En résumé, la théorie de la régulation sociale s’intéresse aux arrangements entre d’une part, les règles de droit, la formalisation, la prescription des actions ; et de l’autre, les règles de fait, la pratique, la réalité de l’activité. Les règles formelles sont un prérequis pour agir, elles expriment le « normatif ». Les règles effectives, qui résultent d’un compromis entre le formel et l’informel, d’un agencement entre le contrôle et l’autonome (de Terssac, 1992), manifestent quant à elles ce qui est « normal ». Les règles de droit ne sont pas remplacées par les règles autonomes, elles sont seulement remaniées, modifiées (de Terssac, 2012). Les règles effectives ne conduisent pas à une organisation idéale. Elles témoignent de la recherche de solutions acceptables et constamment renégociables (Reynaud, 1999). La théorie privilégie l’action et ce qui la contraint (de Terssac, 2012). Elle considère l’action collective comme un ensemble d’interactions réglées, finalisées, qui forment un système au sein duquel les pouvoirs sont distribués de manière plus ou moins égale (Reynaud, 1999). Les sujets sont responsables de leurs actions, des significations qu’ils y attribuent et des représentations qu’ils en ont, et qu’ils échangent, confrontent et négocient. Les actes ne découlent pas que des valeurs et des contraintes normatives.
Le système ne détermine pas les comportements. Au contraire, les acteurs construisent le système en produisant des règles acceptables, à partir de conflits et de régulations (Ibid.). Les intérêts, les points de vue, les valeurs et les préférences des individus « trouvent des points de rencontre et établissent ainsi des règles mutuellement admises » (Ibid., p. 112). La caractéristique majeure de l’acteur social « est son autonomie, c’est-à-dire sa capacité de construire des règles sociales et d’y consentir » (de Terssac, 2012, p.6).

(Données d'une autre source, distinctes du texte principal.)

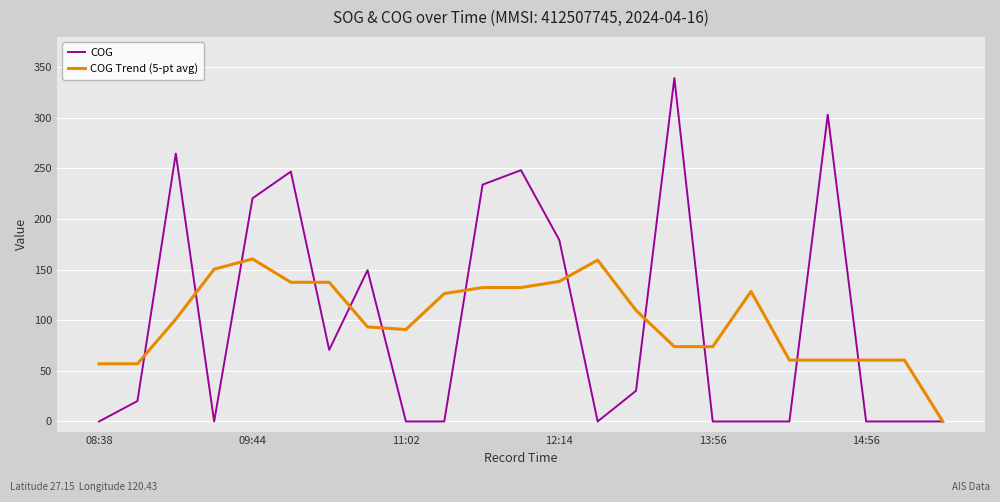

Is this an area chart (filled region under the line)?

No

Finalement, la régulation sociale, c’est le système d’échange, de coopération et d’interactions durables, qui est construit pour la production des règles communes. Mais la régulation sociale c’est aussi le processus qui organise les actions et qui détermine les contraintes. C’est également l’activité collective qui permet aux individus de témoigner leurs intérêts, d’élaborer le sens de leurs actions et de manifester leur indépendance au sein d’une interdépendance (de Terssac, 2012). D’autre part, « il ne s’agit pas de réguler un système préexistant pour assurer son fonctionnement conformément à des normes préétablies, mais bien de construire le système social conformément aux attentes des acteurs et aux ressources dont ils disposent pour se faire entendre : la place des régulations sociales dans la construction des systèmes reste essentielle, dans la mesure où ces régulations fondent l’échange social et construisent le système de valeurs » (Ibid., p.10).